• Try it
Gather each line of the material below that contains the string "categories".

• Data for this exercise

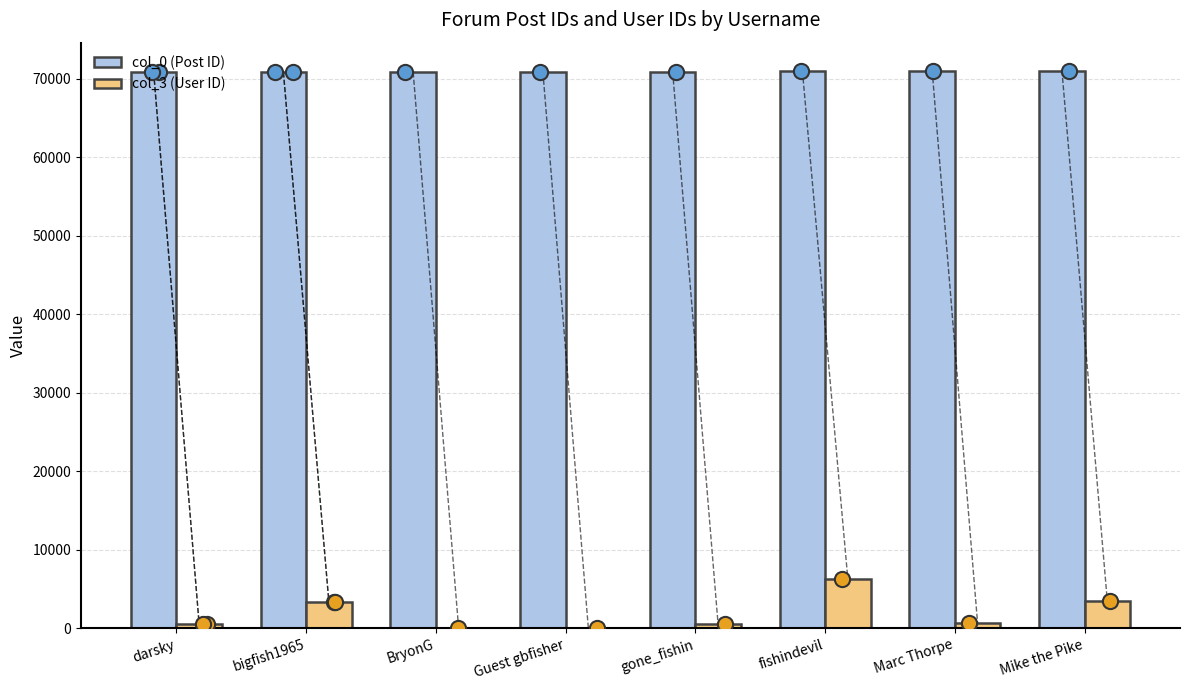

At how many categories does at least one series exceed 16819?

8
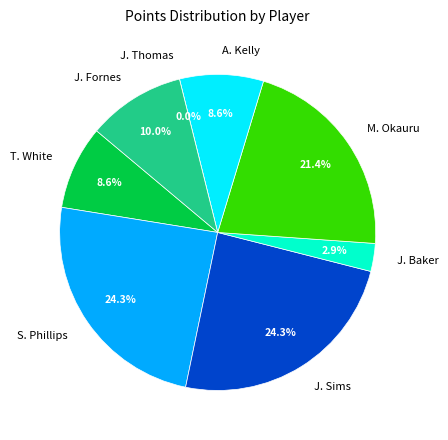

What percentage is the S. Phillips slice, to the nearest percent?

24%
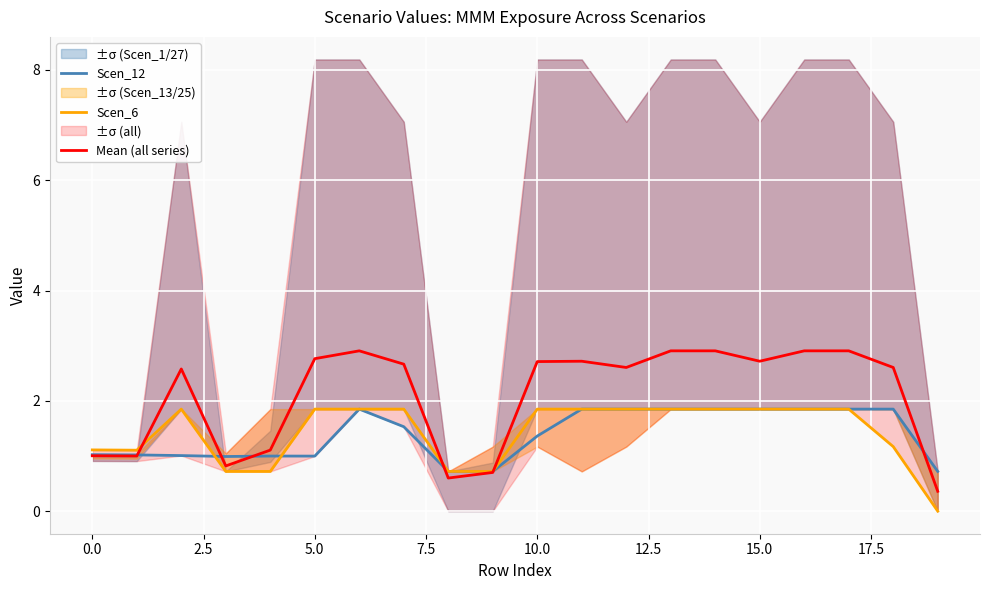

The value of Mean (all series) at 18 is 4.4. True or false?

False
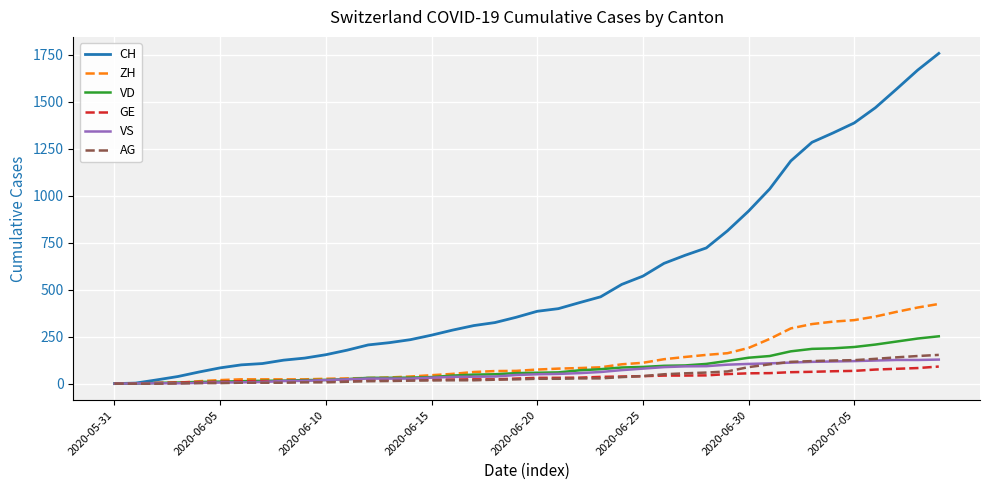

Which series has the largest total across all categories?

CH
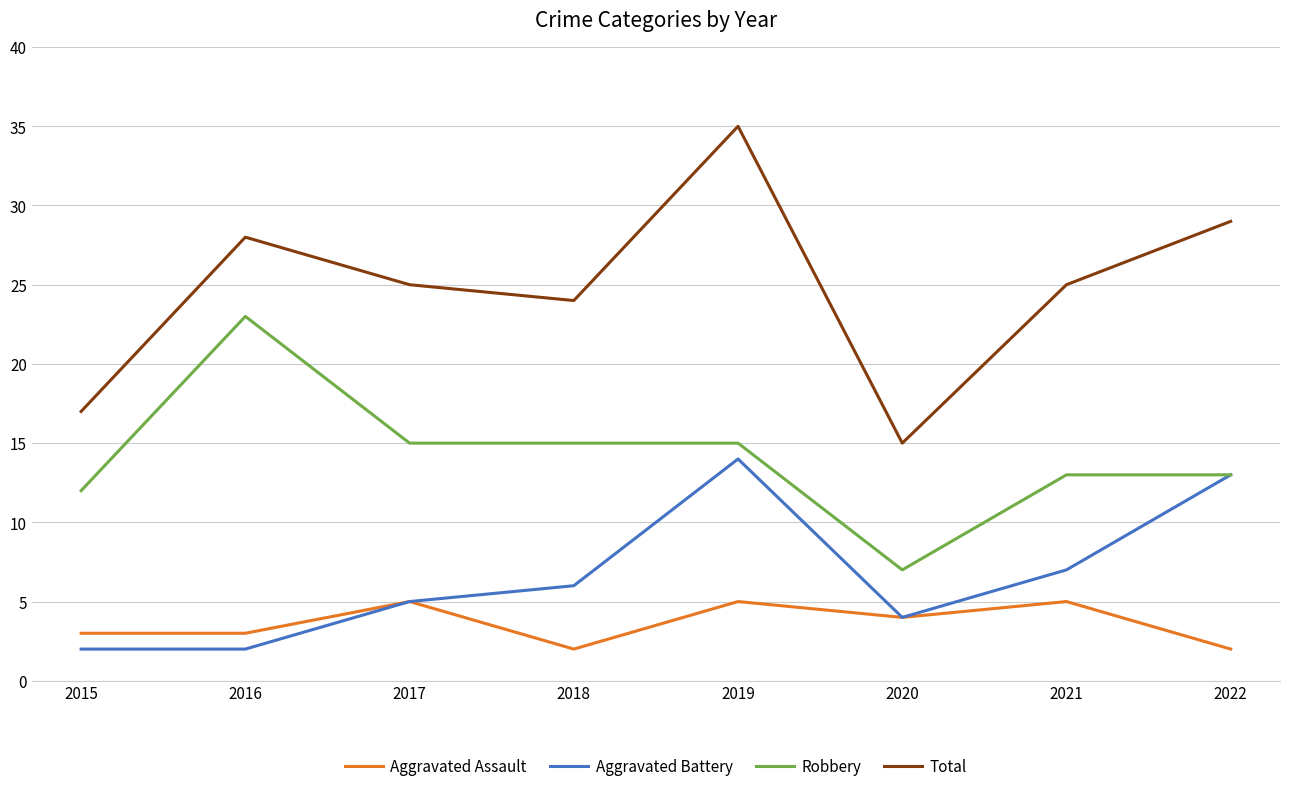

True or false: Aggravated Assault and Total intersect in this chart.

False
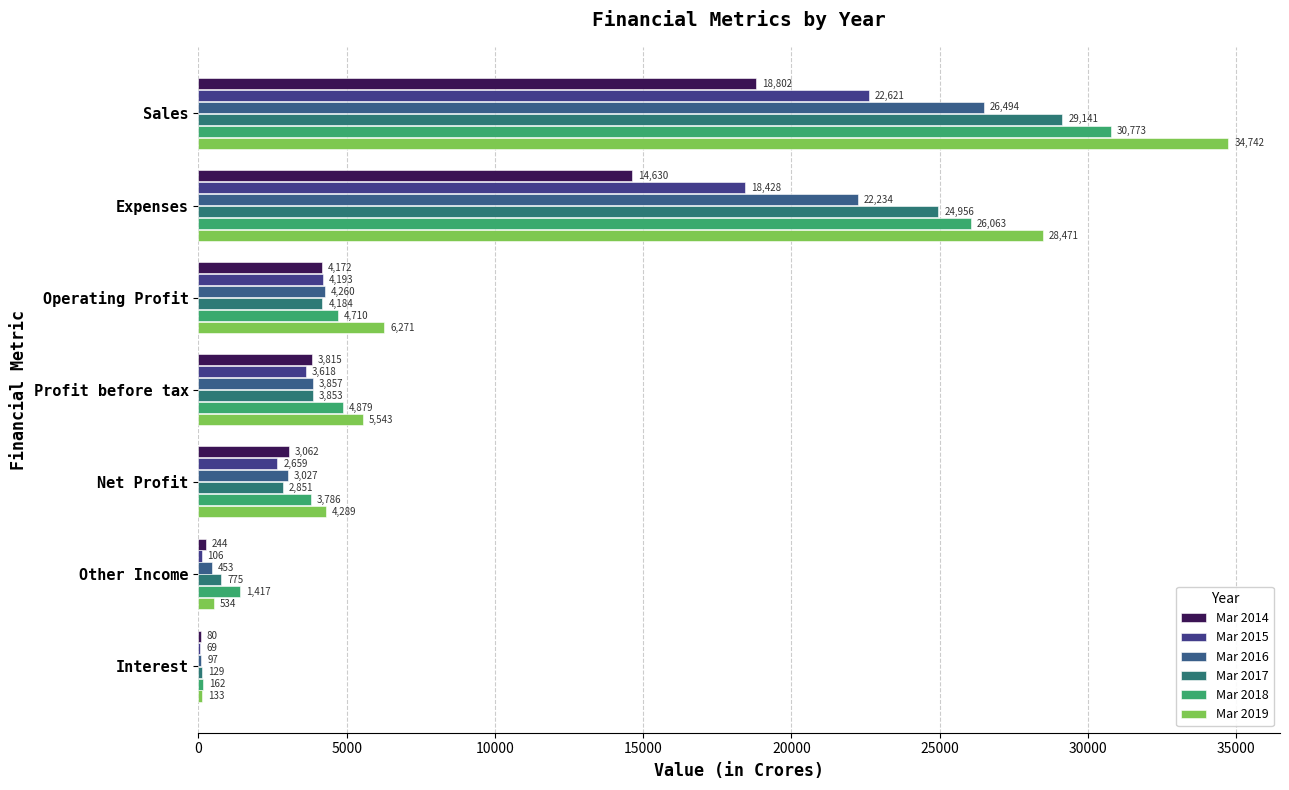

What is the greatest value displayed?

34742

• Solution to the exercise
At how many categories does at least one series exceed 16819?
Which series has the largest total across all categories?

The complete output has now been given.